While the Wildcats have resumed their air attack this season, the Warriors have turned to power football.
Junior Ina Teofilo, who entered last week’s 43-0 win at Ka‘u with 432 rushing yards in his past three games, gives the team hard running between the tackles, while senior Shaun Kagawa, who has received a handful of Division I scholarship offers, contributes big-play capability.
The Warriors like to use Kagawa in a formation similar to the wildcat.
“They have a big, strong running back that’s very talented (in Teofilo), then they have a speedster (in Kagawa), and (Jairah Chun-Lai) has some quick feet and good movement, good eyes,’’
Konawaena coach Cliff Walters said. “All three, they can trouble us. We have to be very alert.’’
At quarterback, junior Brandon Howes started last week against Ka‘u, giving the Warriors the ability to take shots down the field.
Two more Kamehameha offensive threats, wide receiver Kama Vincent (ankle) and Paele Kiakona (appendicitis) won’t be ready to play against Konawaena, Lyons said.
Throughout the season, Konawaena has applied pressure with some aggressive blitzes. Defensive ends Chayne Bohol and Laimana Grace, and defensive back Ryan Torres-Torioka have regularly applied pressure on the quarterback.
But Kamehameha’s running attack, which features several formations, demands discipline from the Wildcats on defense, Walters said.

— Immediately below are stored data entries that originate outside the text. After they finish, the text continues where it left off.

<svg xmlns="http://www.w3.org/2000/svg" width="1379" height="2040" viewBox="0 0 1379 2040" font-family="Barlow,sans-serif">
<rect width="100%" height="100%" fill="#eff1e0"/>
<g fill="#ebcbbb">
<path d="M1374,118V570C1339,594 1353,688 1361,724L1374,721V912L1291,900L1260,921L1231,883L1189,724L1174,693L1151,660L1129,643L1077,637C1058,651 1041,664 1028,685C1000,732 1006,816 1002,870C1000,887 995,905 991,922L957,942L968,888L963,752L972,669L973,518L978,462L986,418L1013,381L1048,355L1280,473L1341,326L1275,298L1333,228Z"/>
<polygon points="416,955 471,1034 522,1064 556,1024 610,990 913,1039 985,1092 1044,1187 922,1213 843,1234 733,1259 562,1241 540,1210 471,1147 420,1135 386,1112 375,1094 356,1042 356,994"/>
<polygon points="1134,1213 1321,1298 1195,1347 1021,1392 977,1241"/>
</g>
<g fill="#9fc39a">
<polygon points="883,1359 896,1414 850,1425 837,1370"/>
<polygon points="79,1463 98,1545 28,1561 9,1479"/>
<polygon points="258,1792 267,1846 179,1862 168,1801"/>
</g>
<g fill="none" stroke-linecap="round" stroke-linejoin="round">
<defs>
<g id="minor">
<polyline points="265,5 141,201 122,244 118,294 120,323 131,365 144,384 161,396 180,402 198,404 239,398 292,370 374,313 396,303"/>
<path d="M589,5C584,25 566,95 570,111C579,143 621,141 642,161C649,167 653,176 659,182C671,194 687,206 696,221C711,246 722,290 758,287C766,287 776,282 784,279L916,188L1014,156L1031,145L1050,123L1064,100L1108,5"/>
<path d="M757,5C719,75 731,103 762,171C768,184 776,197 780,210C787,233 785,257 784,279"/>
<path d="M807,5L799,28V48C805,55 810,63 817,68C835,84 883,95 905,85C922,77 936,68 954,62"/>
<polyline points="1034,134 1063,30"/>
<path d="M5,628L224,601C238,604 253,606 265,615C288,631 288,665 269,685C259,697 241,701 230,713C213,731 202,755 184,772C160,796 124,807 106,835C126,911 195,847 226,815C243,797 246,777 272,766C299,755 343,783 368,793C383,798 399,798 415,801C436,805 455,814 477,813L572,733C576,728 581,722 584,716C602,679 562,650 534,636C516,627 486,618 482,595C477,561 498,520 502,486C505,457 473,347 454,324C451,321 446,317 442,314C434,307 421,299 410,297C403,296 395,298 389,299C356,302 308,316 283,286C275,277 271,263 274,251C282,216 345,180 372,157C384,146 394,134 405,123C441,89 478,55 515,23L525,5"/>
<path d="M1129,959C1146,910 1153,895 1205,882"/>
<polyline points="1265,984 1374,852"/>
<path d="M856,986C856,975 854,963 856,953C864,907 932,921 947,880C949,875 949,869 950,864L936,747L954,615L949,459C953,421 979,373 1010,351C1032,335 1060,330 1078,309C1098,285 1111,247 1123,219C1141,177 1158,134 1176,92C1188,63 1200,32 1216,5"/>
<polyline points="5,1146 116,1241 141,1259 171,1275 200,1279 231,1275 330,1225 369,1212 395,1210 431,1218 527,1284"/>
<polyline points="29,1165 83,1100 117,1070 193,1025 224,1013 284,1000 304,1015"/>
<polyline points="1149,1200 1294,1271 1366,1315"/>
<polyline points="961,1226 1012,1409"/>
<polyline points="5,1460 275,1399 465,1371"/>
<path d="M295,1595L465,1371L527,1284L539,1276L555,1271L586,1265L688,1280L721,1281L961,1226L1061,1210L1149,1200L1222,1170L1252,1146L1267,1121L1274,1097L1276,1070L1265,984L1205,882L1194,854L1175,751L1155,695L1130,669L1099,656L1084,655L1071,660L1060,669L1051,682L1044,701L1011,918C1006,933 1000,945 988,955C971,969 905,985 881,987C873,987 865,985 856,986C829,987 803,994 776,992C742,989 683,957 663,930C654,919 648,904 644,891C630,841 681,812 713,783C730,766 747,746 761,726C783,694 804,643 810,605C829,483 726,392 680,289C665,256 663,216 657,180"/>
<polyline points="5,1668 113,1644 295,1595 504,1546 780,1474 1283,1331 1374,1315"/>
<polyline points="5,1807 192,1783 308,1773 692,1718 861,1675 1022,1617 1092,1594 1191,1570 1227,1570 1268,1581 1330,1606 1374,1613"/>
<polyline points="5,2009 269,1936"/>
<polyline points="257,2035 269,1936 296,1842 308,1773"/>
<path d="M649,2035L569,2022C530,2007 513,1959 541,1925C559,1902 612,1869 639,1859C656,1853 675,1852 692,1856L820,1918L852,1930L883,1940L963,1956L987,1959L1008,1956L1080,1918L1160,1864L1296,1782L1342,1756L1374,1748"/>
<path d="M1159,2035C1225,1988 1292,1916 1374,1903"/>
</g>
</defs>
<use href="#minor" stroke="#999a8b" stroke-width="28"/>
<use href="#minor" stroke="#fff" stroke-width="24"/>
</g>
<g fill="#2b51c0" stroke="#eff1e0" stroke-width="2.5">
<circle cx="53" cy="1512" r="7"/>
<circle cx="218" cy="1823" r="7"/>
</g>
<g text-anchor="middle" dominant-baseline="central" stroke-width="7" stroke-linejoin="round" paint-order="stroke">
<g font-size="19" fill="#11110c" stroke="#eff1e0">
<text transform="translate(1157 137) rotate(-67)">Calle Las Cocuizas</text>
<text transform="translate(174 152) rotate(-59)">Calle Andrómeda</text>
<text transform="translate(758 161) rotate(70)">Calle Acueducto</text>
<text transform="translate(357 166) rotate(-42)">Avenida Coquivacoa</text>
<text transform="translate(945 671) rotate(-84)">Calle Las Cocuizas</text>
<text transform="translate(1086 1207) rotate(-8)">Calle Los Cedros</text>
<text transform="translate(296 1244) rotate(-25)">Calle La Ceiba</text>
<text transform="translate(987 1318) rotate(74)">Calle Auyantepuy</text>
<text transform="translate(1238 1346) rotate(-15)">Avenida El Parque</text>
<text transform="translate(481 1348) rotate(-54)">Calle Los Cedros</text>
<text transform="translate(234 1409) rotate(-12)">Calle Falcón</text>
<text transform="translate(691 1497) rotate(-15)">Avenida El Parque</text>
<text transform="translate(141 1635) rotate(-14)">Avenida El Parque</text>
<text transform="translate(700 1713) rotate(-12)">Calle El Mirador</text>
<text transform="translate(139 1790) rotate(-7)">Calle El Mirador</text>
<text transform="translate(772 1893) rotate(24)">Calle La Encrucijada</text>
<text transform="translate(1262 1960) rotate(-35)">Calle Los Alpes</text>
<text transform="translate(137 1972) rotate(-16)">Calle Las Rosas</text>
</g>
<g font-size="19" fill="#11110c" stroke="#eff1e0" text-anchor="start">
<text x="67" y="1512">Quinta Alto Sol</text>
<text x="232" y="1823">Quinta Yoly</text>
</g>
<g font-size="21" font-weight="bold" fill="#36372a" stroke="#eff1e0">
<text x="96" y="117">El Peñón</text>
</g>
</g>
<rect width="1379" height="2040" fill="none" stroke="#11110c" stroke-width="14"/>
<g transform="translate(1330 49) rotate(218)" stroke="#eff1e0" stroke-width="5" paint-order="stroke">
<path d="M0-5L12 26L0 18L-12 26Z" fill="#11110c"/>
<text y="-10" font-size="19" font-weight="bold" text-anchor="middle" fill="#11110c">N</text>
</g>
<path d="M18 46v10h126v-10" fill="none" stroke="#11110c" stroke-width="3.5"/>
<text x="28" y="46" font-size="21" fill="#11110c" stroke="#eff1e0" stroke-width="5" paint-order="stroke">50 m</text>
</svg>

“If you blitz the run, and you blitz the wrong spot, they’re sitting in the end zone,’’ Walters said. “You have to play position football. You have to make sure the defense is sound and they understand their assignments.”
Kamehameha’s defense, led by junior lineman Timmy Burke, has played fundamentally sound this season, giving up just 6.6 points per game.
Lyons said his team will have an opportunity to win if it limits big plays and eliminates turnovers.
“If we do that, we’re going to feel like we have a chance,’’ Lyons said. “We love the team that we’ve got.”